Tugas Latihan =
- 1) Jawab pertanyaan berikut berdasarkan berita tentang kasus pelecehan seksual di Lampung:
(a) Dengan dalih apa AA memanggil ketiga korban masuk ke rumahnya?
(b) Berapa usia anak kandung yang menjadi korban SNJ?
(c) Kepada siapa korban SNJ menceritakan kejadian yang dialaminya?
- 2) Salin dengan tepat bagian berita tentang kasus pelecehan seksual di Lampung antara "BANDARLAMPUNG–Memasuki awal tahun" dan "berinisial AA (45).", keduanya termasuk.
- 3) Teruskan berita tentang kasus pelecehan seksual di Lampung, dimulai setelah kalimat terakhir yang ada.

Kutipan Berita =
══════════
Tiga Kasus Pelecehan Seksual di Ponpes di Lampung, Ini Kata Kak Seto

Ketua umum Lembaga Perlindungan Anak Indonesia (LPAI), Seto Mulyadi atau yang akrab disapa Kak Seto.
Ketua umum Lembaga Perlindungan Anak Indonesia (LPAI), Seto Mulyadi atau Kak Seto
Bagikan/Suka/Tweet:

Zainal Asikin | Teraslampung.com

BANDARLAMPUNG–Memasuki awal tahun 2023, beberapa Kabupaten/Kota di Provinsi Lampung terjadi beberapa kasus kejahatan kekerasan seksual terhadap anak dibawah umur. Ironinya, para pelaku kasus asusila terhadap anak tersebut manyoritas orang terdekat korban.

Berdasarkan catatan yang dihimpun teraslampung.com, ada beberapa kasus pelecehan seksual anak dibawah umur. Seperti yang terjadi di Pondok pesantren (Ponpes) di Kabupaten Tulangbawang Barat (Tubabar). Pelaku pelecehan seksual tersebut merupakan pimpinan Ponpes itu sendiri berinisial AA (45).

Saat melakukan aksi bejat itu, pelaku AA memanggil ketiga korban untuk masuk ke dalam rumahnya dengan dalih minta dibuatkan secangkir teh. Lalu pelaku memaksa ketiga korban untuk masuk ke dalam kamar. Untuk meyakinkan korban, pelaku membujuk korban dengan dalih akan mendapatkan barokah jika mau disetubuhi.

Kasus itu terbongkar, setelah salah satu keluarga korban melaporkan perbuatan bejat pelaku AA ke Mapolres Tulangbawang Barat. Dari laporan itu, polisi menangkap AA dan saat ini pelaku telah ditahan.

Selain itu, Polres Tulangbawang Barat juga menangkap pelaku berinsial SNJ (31) yang tega menyetubuhi anak kandungnya sendiri berusia 12 tahun. Aksi bejat itu dilakukan pelaku sejak tahun 2020 lalu atau saat korban masih duduk dibangku kelas 4 SD.

Saat melakukan perbuatan bejatnya, Pelaku mengancam korban menggunakan sebilah pisau dan akan membunuh korban jika tidak mau mengikuti kemauan pelaku. Kasus itu terbongkar, setelah korban menceritakan kejadian yang dialaminya kepada neneknya.
══════════
Entri Hasil Ekstraksi =
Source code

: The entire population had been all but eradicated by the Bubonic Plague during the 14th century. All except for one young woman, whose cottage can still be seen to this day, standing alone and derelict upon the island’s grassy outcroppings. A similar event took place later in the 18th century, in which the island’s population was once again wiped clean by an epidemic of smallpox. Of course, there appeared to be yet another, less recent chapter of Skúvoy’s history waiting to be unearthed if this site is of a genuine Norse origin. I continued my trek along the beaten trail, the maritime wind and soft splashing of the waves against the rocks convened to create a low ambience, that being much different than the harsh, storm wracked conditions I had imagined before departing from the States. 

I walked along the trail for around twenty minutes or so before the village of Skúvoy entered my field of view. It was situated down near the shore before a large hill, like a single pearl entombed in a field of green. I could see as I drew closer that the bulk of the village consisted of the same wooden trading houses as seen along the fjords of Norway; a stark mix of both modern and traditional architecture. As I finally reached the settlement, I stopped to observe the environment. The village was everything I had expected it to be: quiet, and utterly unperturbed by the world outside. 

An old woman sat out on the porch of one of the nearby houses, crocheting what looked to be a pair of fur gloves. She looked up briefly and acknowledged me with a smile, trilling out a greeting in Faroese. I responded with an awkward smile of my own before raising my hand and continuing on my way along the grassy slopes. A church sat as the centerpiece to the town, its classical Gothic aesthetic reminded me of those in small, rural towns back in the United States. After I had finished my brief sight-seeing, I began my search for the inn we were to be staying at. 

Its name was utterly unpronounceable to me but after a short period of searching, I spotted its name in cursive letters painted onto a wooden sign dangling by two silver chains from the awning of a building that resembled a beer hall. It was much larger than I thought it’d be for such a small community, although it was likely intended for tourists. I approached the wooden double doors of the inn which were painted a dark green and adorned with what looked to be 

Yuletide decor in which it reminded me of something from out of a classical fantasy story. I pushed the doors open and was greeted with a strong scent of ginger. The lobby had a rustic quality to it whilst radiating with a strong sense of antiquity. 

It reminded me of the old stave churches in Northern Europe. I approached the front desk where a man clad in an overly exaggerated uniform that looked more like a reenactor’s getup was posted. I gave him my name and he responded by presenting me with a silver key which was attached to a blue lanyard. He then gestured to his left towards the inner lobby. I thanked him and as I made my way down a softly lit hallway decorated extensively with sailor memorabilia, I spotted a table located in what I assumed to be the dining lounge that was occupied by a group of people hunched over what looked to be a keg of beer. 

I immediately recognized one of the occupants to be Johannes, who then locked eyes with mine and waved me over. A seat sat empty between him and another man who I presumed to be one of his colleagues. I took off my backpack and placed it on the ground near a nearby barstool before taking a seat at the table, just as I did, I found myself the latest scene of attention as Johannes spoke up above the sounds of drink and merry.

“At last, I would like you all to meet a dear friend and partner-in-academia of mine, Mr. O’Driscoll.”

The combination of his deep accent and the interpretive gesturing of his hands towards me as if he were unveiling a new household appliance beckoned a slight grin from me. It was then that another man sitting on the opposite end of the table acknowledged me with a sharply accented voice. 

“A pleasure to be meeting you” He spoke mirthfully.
══════════
Kunci Jawaban =
- 1)
(a) Minta dibuatkan secangkir teh.
(b) 12 tahun.
(c) Kepada neneknya.

- 2)
BANDARLAMPUNG–Memasuki awal tahun 2023, beberapa Kabupaten/Kota di Provinsi Lampung terjadi beberapa kasus kejahatan kekerasan seksual terhadap anak dibawah umur. Ironinya, para pelaku kasus asusila terhadap anak tersebut manyoritas orang terdekat korban.

Berdasarkan catatan yang dihimpun teraslampung.com, ada beberapa kasus pelecehan seksual anak dibawah umur. Seperti yang terjadi di Pondok pesantren (Ponpes) di Kabupaten Tulangbawang Barat (Tubabar). Pelaku pelecehan seksual tersebut merupakan pimpinan Ponpes itu sendiri berinisial AA (45).

- 3)
Tidak hanya itu saja, PolresTulangbawang Barat menangkap tiga orang pemuda pelaku pemerkosaan terhadap anak dibawah umur berinisial OV (14). Ketiga pelaku yang diamankan itu berinisial WL (20), TB (20) dan ED (19). Ketiga pelaku, menyetubuhi korban secara paksa dan bergilirian.

Sebelumnya, korban dijemput dirumahnya oleh teman wanitanya bernama Ayu, dengan tujuan untuk mengantarkan paket COD. Ternyata, korban dibawa menuju ke rumah pelaku WL. Dirumah itu, sudah ada lima orang lelaki. Saat itu, Ayu masuk ke dalam kamar bersama dua orang lelaki yang tidak dikenal.

Sementara korban dibawa ke dalam kamar oleh tiga pelaku, yakni WL, TB dan ED. Saat itu Pelaku WL membekap mulut korban dengan tanganya. Sedangkan dua pelaku lainnya membuka paksa pakaian korban, dan saat itulah ketiga pelaku menyetubuhi korban secara bergantian.

Akibat kejadian itu, korban menceritakan kepada orangtuanya. Korban didampingi kedua orangtuanya, melaporkan kejadian itu ke Mapolres Tulangbawang Barat. Dari laporan itu, polisi menangkap ketiga pelaku.

Kemudian kasus pelecehan seksual terhadap anak lainnya, terjadi di salah satu Ponpes di Kabupaten Lampung Selatan dimana pelakunya berinisial MI yang merupakan pimpinan di Ponpes tersebut.

Pada kasus tersebut, pelaku MI diduga melakukan pelecehan seksual terhadap tiga orang santriwatinya. Selanjutnya, MI dipanggil Polres Lampung Selatan berdasarkan laporan dari pihak keluarga korban untuk dilakukan pemeriksaan hingga akhirnya ditahan.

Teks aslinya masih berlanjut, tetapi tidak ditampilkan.